_HOW TO COMPLETE THIS TASK_
Within the data below, how many lines contain "President"? Reply with the number only.

BEGIN DATA FOR PROCESSING

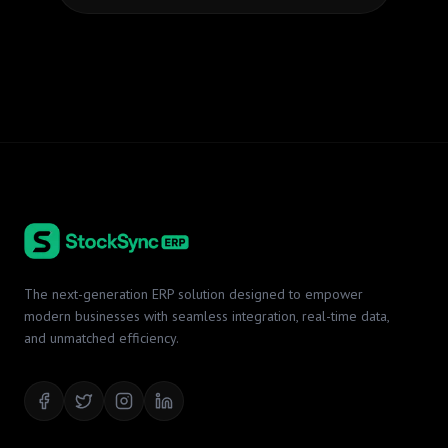
The next-generation ERP solution designed to empower
modern businesses with seamless integration, real-time data,
and unmatched efficiency.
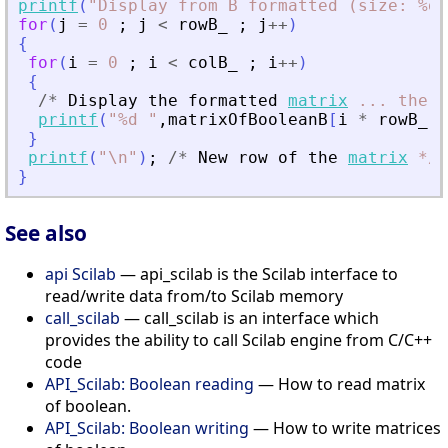
printf
(
"
Display from B formatted (size: %d,
for
(
j
=
0
;
j
<
rowB_
;
j
+
+
)
{
for
(
i
=
0
;
i
<
colB_
;
i
+
+
)
{
/
*
Display
the
formatted
matrix
...
the
w
printf
(
"
%d 
"
,
matrixOfBooleanB
[
i
*
rowB_
+
}
printf
(
"
\n
"
)
;
/
*
New
row
of
the
matrix
*
/
}
See also
api Scilab
— api_scilab is the Scilab interface to
read/write data from/to Scilab memory
call_scilab
— call_scilab is an interface which
provides the ability to call Scilab engine from C/C++
code
API_Scilab: Boolean reading
— How to read matrix
of boolean.
API_Scilab: Boolean writing
— How to write matrices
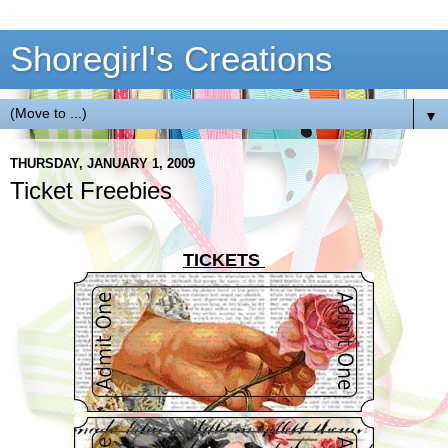
Shoregirl's Creations
▼
THURSDAY, JANUARY 1, 2009
Ticket Freebies
TICKETS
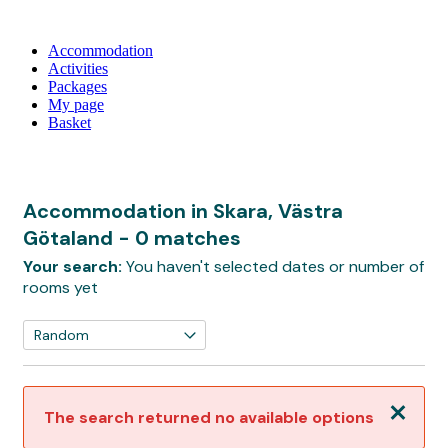
Accommodation
Activities
Packages
My page
Basket
Accommodation in Skara, Västra
Götaland
- 0 matches
Your search:
You haven't selected dates or number of
rooms yet
Close
The search returned no available options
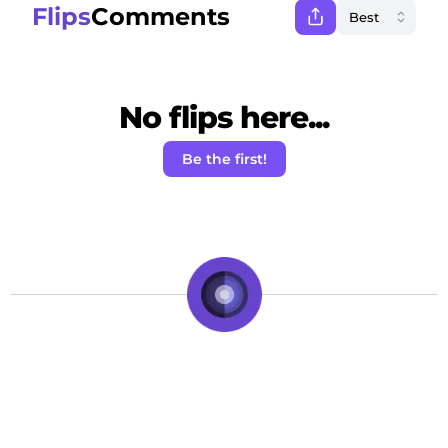
Flips
Comments
No flips here...
Be the first!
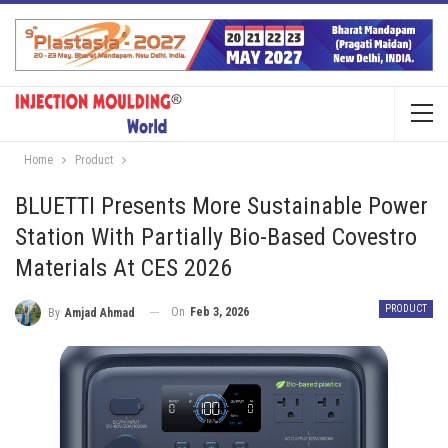
Home
Product
BLUETTI Presents More Sustainable Power
Station With Partially Bio-Based Covestro
Materials At CES 2026
PRODUCT
On
Feb 3, 2026
By
Amjad Ahmad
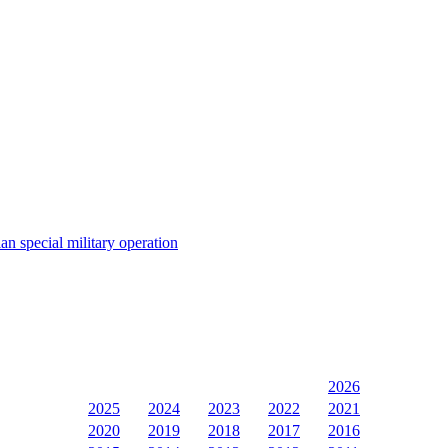
an special military operation
2026
2025
2024
2023
2022
2021
2020
2019
2018
2017
2016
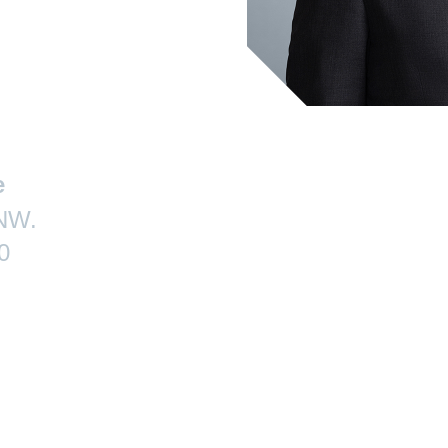
e
 NW.
0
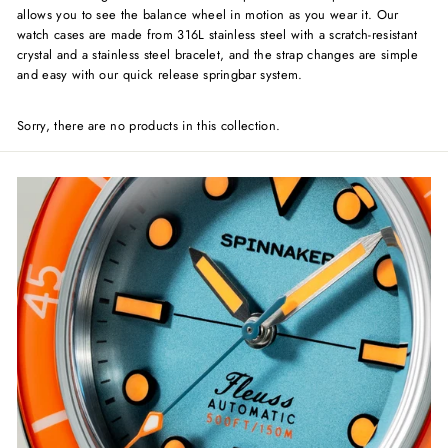
allows you to see the balance wheel in motion as you wear it. Our
watch cases are made from 316L stainless steel with a scratch-resistant
crystal and a stainless steel bracelet, and the strap changes are simple
and easy with our quick release springbar system.
Sorry, there are no products in this collection.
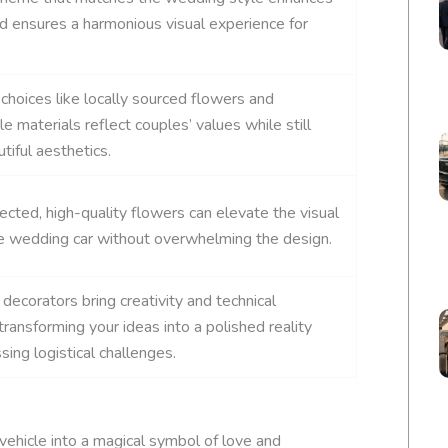
d ensures a harmonious visual experience for
 choices like locally sourced flowers and
e materials reflect couples’ values while still
tiful aesthetics.
lected, high-quality flowers can elevate the visual
e wedding car without overwhelming the design.
decorators bring creativity and technical
ransforming your ideas into a polished reality
sing logistical challenges.
vehicle into a magical symbol of love and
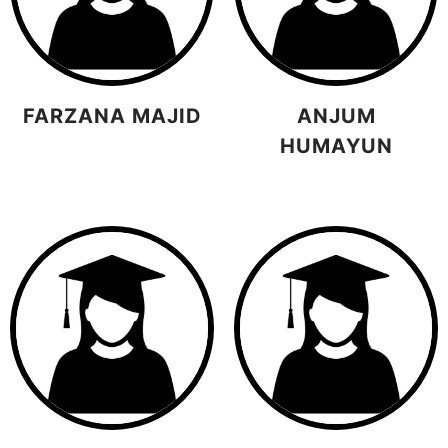
FARZANA MAJID
ANJUM
HUMAYUN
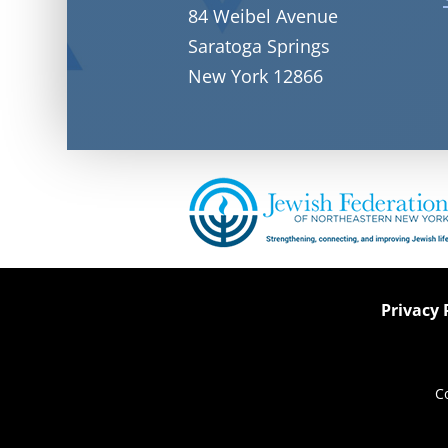
84 Weibel Avenue
Saratoga Springs
New York 12866
Privacy 
C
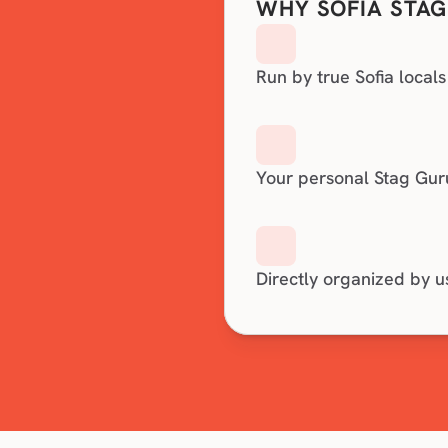
WHY SOFIA STAG
Run by true Sofia locals
Your personal Stag Gur
Directly organized by u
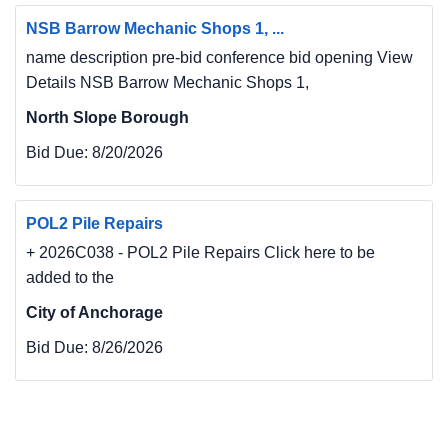
NSB Barrow Mechanic Shops 1, ...
name description pre-bid conference bid opening View
Details NSB Barrow Mechanic Shops 1,
North Slope Borough
Bid Due:
8/20/2026
POL2 Pile Repairs
+ 2026C038 - POL2 Pile Repairs Click here to be
added to the
City of Anchorage
Bid Due:
8/26/2026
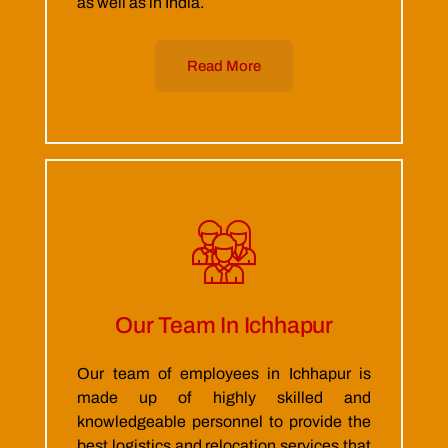
as well as in India.
Read More
Our Team In Ichhapur
Our team of employees in Ichhapur is
made up of highly skilled and
knowledgeable personnel to provide the
best logistics and relocation services that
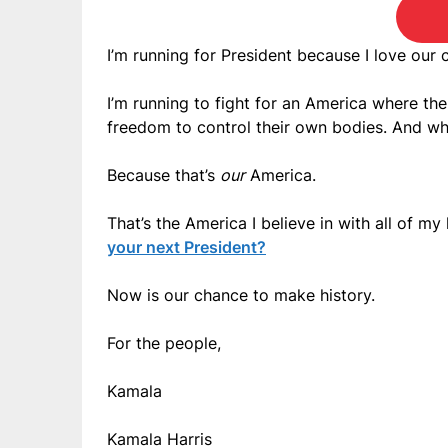
I’m running for President because I love our 
I’m running to fight for an America where t
freedom to control their own bodies. And wh
Because that’s
our
America.
That’s the America I believe in with all of my 
your next President?
Now is our chance to make history.
For the people,
Kamala
Kamala Harris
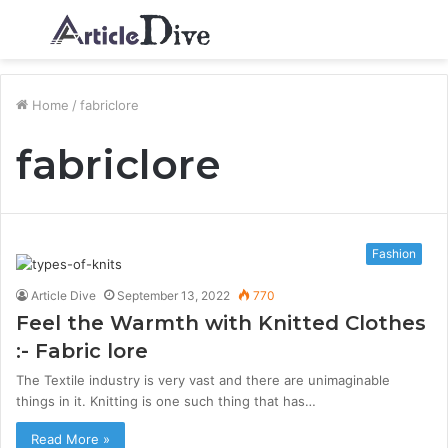
Menu
S
fo
Home
/
fabriclore
fabriclore
Fashion
Article Dive
September 13, 2022
770
Feel the Warmth with Knitted Clothes
:- Fabric lore
The Textile industry is very vast and there are unimaginable
things in it. Knitting is one such thing that has…
Read More »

END DATA FOR PROCESSING

_ANSWER BELOW_
2